┌──

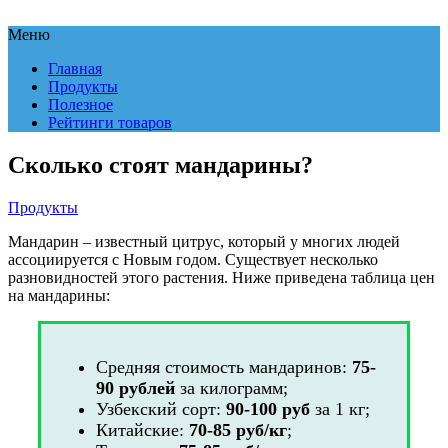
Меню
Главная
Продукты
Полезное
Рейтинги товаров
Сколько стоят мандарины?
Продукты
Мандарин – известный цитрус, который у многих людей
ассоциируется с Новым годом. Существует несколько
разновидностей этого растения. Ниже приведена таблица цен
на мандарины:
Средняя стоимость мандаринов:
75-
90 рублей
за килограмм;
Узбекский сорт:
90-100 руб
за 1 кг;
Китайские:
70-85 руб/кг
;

└──

Reproduce the text of these lines, substituting "Товары" for every occurrence of "Продукты" and leaving everything else unchanged; omit the pictures.

→ **Solution for this task**:
Меню
Главная
Товары
Полезное
Рейтинги товаров
Сколько стоят мандарины?
Товары
Мандарин – известный цитрус, который у многих людей
ассоциируется с Новым годом. Существует несколько
разновидностей этого растения. Ниже приведена таблица цен
на мандарины:
Средняя стоимость мандаринов:
75-
90 рублей
за килограмм;
Узбекский сорт:
90-100 руб
за 1 кг;
Китайские:
70-85 руб/кг
;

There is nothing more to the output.